论文标题
基于与随机森林的协变量的条件规范相关估计
Conditional canonical correlation estimation based on covariates with random forests
论文作者
论文摘要
研究两组变量之间的关系有助于理解它们的相互作用,并且可以通过规范相关分析(CCA)来完成。但是,两组之间的相关性有时可能取决于第三组协变量,通常是与受试者相关的协变量,例如年龄,性别或其他临床指标。在这种情况下,将CCA应用于整个人群并不是最佳的,鉴于协变量,估计有条件的CCA的方法是有用的。我们提出了一种带有规范相关分析(RFCCA)的新方法,称为随机森林(RFCCA),以估算给定受试者相关的协变量的两组变量之间的条件规范相关性。森林中的各个树木的建造是专门设计的,该规则专门设计用于分区数据,以最大化儿童节点之间的规范相关异质性。我们还提出了一个显着性测试,以检测协变量对两组变量之间关系的全局效应。提出的方法的性能和全球显着性测试通过模拟研究评估,该研究表明它提供了准确的规范相关估计和良好控制的类型1误差。我们还显示了所提出的方法与EEG数据的应用。

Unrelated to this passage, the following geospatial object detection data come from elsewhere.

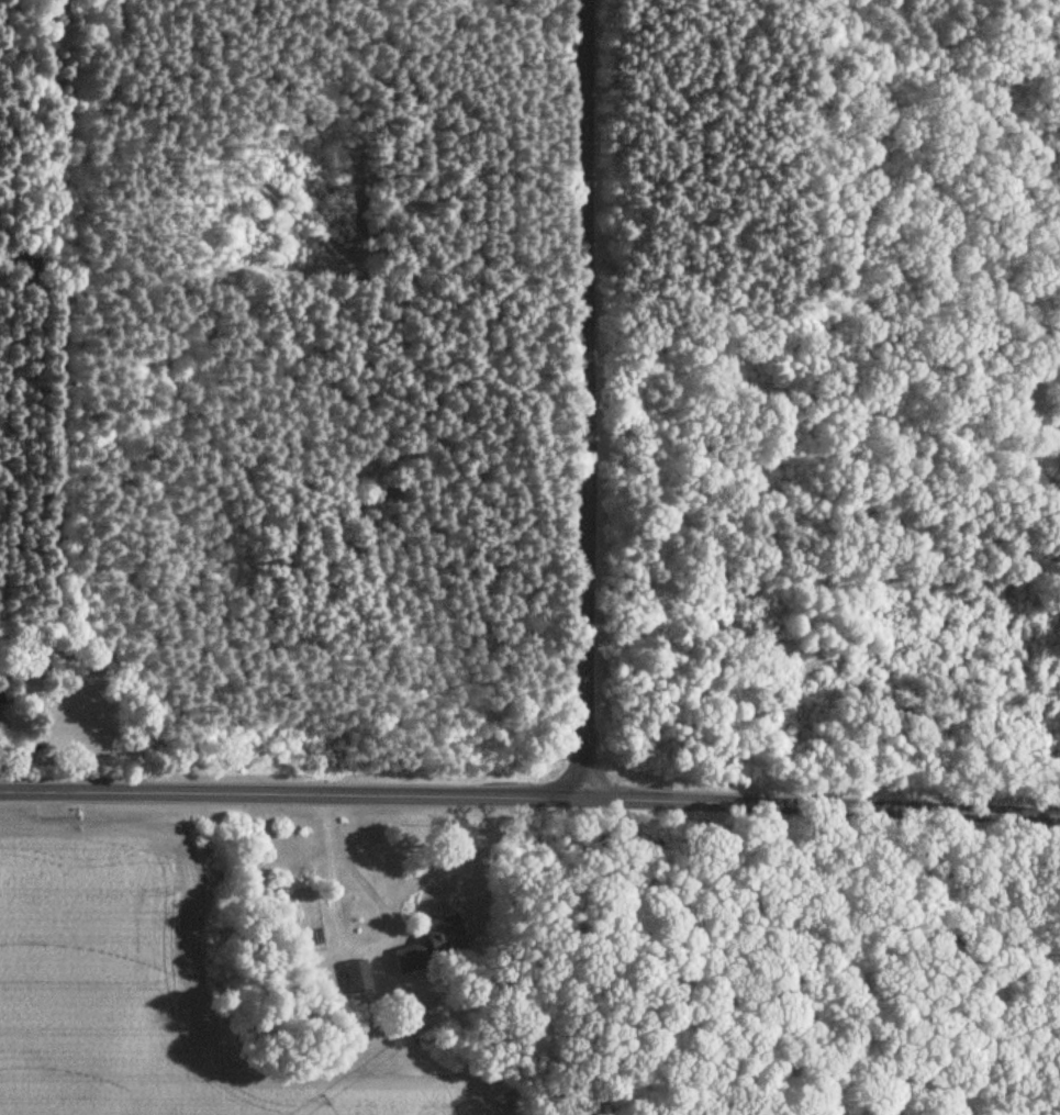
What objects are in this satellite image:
road: (583, 398)
parking lot: (1048, 453)
road: (802, 462)
road: (530, 795)
building: (432, 945)
road: (351, 947)
building: (357, 977)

Investigating the relationships between two sets of variables helps to understand their interactions and can be done with canonical correlation analysis (CCA). However, the correlation between the two sets can sometimes depend on a third set of covariates, often subject-related ones such as age, gender, or other clinical measures. In this case, applying CCA to the whole population is not optimal and methods to estimate conditional CCA, given the covariates, can be useful. We propose a new method called Random Forest with Canonical Correlation Analysis (RFCCA) to estimate the conditional canonical correlations between two sets of variables given subject-related covariates. The individual trees in the forest are built with a splitting rule specifically designed to partition the data to maximize the canonical correlation heterogeneity between child nodes. We also propose a significance test to detect the global effect of the covariates on the relationship between two sets of variables. The performance of the proposed method and the global significance test is evaluated through simulation studies that show it provides accurate canonical correlation estimations and well-controlled Type-1 error. We also show an application of the proposed method with EEG data.